Après la tempête de mars 2008 qui a frappé les côtes du Morbihan, les élus se sont interrogés sur les effets du réchauffement de la planète. Sous l’action conjugué du vent et des grandes marées, des effets de surcote avaient eu de lourdes conséquences sur le littoral.
Au cours d’un atelier d’identification des enjeux locaux du changement climatique, organisé pour les élus par le SIAGM (Syndicat Intercommunal du Golfe du Morbihan) en décembre dernier , est apparue la nécessité de connaître le point de vue des habitants du golfe du Morbihan à ce sujet.

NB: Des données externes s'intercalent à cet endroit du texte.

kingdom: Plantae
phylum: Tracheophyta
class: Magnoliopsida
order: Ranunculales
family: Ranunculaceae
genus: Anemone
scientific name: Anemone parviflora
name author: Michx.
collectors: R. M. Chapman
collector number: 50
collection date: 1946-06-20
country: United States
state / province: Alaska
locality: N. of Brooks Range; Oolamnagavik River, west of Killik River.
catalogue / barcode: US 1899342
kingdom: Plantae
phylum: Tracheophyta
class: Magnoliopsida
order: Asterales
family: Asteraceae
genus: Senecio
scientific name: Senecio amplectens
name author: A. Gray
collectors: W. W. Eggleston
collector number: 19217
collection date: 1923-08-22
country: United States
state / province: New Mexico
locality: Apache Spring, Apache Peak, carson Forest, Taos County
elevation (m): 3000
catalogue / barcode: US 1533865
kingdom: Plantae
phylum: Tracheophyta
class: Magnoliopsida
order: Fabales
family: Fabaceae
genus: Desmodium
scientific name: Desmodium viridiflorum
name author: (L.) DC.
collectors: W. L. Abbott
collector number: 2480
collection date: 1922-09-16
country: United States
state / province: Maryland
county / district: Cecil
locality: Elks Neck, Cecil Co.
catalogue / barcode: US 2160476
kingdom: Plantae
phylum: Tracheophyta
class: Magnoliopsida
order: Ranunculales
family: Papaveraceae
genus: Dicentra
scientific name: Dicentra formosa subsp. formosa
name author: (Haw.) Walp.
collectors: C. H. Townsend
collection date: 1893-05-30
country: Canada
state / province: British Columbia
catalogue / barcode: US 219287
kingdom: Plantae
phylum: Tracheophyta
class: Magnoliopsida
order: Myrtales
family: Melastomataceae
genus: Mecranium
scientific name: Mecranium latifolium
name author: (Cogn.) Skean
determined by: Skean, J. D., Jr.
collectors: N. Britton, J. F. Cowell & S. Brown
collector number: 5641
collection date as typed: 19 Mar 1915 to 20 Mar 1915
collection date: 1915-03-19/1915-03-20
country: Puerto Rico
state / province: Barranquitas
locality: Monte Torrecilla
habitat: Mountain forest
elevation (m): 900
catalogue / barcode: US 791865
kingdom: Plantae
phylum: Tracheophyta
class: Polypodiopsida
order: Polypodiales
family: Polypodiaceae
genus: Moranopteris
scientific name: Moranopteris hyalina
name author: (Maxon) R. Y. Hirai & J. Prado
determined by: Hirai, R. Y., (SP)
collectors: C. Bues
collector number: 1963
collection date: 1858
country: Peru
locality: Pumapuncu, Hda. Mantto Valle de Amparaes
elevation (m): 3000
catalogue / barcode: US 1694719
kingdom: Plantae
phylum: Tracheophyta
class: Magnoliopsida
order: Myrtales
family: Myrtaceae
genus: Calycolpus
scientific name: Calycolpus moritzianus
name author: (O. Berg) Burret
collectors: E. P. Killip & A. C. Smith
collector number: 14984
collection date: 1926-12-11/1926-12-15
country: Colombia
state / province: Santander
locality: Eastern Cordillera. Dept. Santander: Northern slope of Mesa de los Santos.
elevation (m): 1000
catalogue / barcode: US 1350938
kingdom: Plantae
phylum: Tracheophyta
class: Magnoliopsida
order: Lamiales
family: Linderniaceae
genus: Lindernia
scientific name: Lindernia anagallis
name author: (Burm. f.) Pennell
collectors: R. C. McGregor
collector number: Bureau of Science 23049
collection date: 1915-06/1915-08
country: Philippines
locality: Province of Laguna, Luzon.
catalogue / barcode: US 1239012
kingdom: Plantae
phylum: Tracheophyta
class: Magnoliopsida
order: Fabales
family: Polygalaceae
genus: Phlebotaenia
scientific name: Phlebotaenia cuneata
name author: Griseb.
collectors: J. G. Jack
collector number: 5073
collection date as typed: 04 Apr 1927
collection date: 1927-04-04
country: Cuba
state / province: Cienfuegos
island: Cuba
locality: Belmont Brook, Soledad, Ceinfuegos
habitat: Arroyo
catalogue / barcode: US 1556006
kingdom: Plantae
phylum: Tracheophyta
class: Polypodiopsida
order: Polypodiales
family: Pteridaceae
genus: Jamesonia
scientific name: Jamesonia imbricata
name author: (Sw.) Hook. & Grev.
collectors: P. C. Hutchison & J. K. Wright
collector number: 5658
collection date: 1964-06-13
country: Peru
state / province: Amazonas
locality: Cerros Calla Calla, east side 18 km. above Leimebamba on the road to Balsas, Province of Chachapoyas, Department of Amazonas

Le golfe : Territoire français pilote
Le golfe du Morbihan est le territoire français pilote d’un sujet européen (IMCORE) visant à étudier la prise en compte des changements climatiques dans les politiques publiques de gestion du territoire.
IMCORE compte 17 partenaires répartis en Europe du Nord-Ouest, associant dans chaque site des chercheurs et des collectivités territoriales. En France, le SIAGM a été retenu, associé à l’unité mixte de recherche AMURE, rattachée à l’Université de Bretagne-Ouest.
Le golfe a été retenu parce qu’il présente une diversité et une concentration d’activités économiques, de loisirs, de sites naturels et patrimoniaux remarquables qui en font un territoire à fort enjeux.
Mais également parce qu’il est encadré par de nombreuses réglementations de protection et de planification de l’espace. Enfin parce qu’il est spécialement concerné par les questions de son trait de côte, d’érosion et de submersion marine.
Le sondage, mené jeudi prochain entre dans le cadre de ce projet européen.
Sondage sur 21 communes
Cent étudiants de première année du département STID (Statistique et Informatique Décisionnelle) de l’IUT, répartis en équipes, vont interroger chacun dis habitants. L’enquête est menée dans les rues de 21 communes sur les 38 que compte le SIAGM.
« Il s’agit d’avoir un panel de l’ensemble des profils des habitants, dans les pôles urbains de Vannes et Auray, sur les communes du littoral, mais aussi en arrière du littoral », explique Manuelle Philippe, chercheur à l’unité de l’AMURE.
L’objectif est de savoir si les personnes ont entendu parler du réchauffement de la planète, de savoir si elles se sentent concernées par le problème et jusqu’à où elles sont capables de faires des efforts pour lutter ou s’adapter à la situation.
Proposer des outils et des scénarios
Les résultats seront étudiés par les chercheurs de l’AMURE. Dans le cadre du projet IMCORE, l’objectif est de cerner les enjeux locaux et d’arriver à des scénarios et de proposer des outils aux acteurs locaux. Des moyens de réflexion pour réorienter les politiques locales afin de tenter de lutter contre le changement climatique ou de s’adapter à ses conséquences. «Ce sont des outils de prospectives et d’aide à la prise de décisions » précise Monique Cassé, directrice di SIAGM.